Ia à Lan house do meu bairro atrás de um texto-estímulo diariamente. Era 2010. Digitava na barra de pesquisas o endereço do blog do Geneton Moraes Neto. Às vezes ele publicava. Muitas publicações, no entanto, demoravam até duas semanas para serem postadas. Ficava chateado. Não entendia que talvez Geneton estivesse apurando para a Globo. Ou escrevendo algum de seus livros. Escrevendo o roteiro ou editando algum de seus documentários. Não tinha um dia sequer: eu acessava, esfomeado, na periferia de Goiânia, sem computador em casa, naquela Lan house desbotada, o endereço de Geneton. Geneton era meu professor.
Quando não encontrava algum texto novo, relia outros. Assistia a entrevistas disponíveis no Youtube. E assim foi a minha relação com Geneton, até que convenci lá em casa a assinarmos a Globo News. Pronto. Café na xícara e Geneton ressurgiria na tela plana da minha avó em horário acertado e inegociável.
Um encontro certeiro. Semanalmente teria a oportunidade de assistir ao Dossiê de Geneton. O repórter debruçado sobre pastas de arquivos, cartas, documentos amarelados e mastigados por cupim, roteiros muito bem cumpridos, com entrevistas explosivas. Jornalismo vibrante. Um senhor-jornalista com pique de foca, novato. Pique de novinho, mas expertise de jornalista decano.
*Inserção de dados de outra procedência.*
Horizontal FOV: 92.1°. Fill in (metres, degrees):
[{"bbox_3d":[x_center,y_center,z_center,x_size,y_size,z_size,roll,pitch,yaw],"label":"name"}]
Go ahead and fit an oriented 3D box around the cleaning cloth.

Poderia assistir a qualquer entrevista sempre que quisesse. Geneton dentro da minha casa. Eu anotava expressões. Aos 16 anos, queria ser jornalista. E queria fazer aquilo que Geneton fazia. Desmembrar a história mal contada. Reconduzir a narrativa de um Brasil torpe. Montar o quebra-cabeças de muitas histórias debaixo do tapete da negligência jornalística. Dar voz a personagens calados por repórters. Quando um repórter não procura, silencia os fatos que tentam driblar editores assassinos de pautas, da história. Deve ser medo do despreparo.
Geneton, antes de enfrentar uma entrevista, desvirava o mundo e encontrava elementos que desmentissem versões. Capítulos da história foram remexidos a partir de Geneton.
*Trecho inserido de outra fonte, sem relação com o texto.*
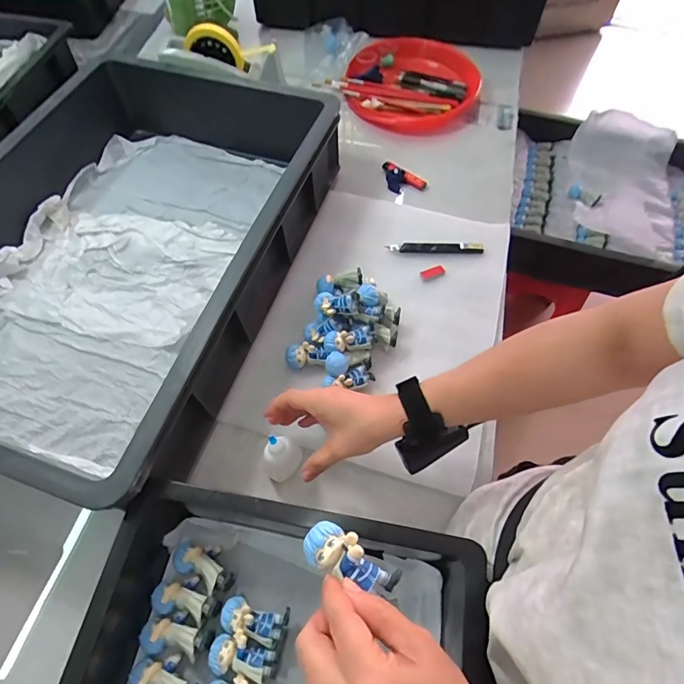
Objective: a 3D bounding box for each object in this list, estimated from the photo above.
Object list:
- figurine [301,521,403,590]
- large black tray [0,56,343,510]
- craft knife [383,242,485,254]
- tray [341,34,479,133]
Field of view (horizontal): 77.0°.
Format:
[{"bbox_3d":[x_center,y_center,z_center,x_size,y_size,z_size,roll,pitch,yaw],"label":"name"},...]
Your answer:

Queria apreender aquele estilo genetoniano de reportar. De ser.
Geneton deveria ser verbo. E verbo que invariavelmente indique ação de repórter, claro. Genetoriando, destemido, encharcado de curiosidade, espantado com a passividade de sua classe, aponta a um personagem da história vivo com um gravador e genetoriava. E perguntava. E anotava, se necessário. E gesticulava. E olhava nos olhos. E interpelava. E perguntava. Amenizava, e outra vez reacendia o assunto-segredo.
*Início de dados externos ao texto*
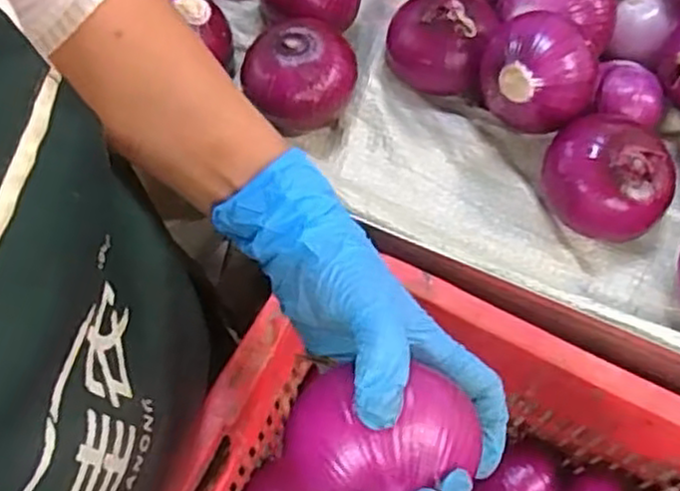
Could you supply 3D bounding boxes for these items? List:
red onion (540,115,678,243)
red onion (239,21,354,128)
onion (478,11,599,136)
[{"bbox_3d":[0.190,-0.047,0.522,0.076,0.067,0.086,-31,67,-14],"label":"red onion"},{"bbox_3d":[-0.030,-0.130,0.562,0.086,0.061,0.079,0,64,1],"label":"red onion"},{"bbox_3d":[0.141,-0.121,0.525,0.080,0.066,0.065,21,66,11],"label":"onion"}]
O repórter Geneton Moraes Neto, em sua biografia de narrador, diante de entrevistados coagidos ou impressionados com sua agudeza, citava, referia-se, relacionava, aludia. Perguntava. Discordava discordando com argumentos que faziam o entrevistado desdizer. Geneton, às vezes, se calava.
Porra, Geneton, mas não precisava ser assim, abrupto, silencioso, pra sempre.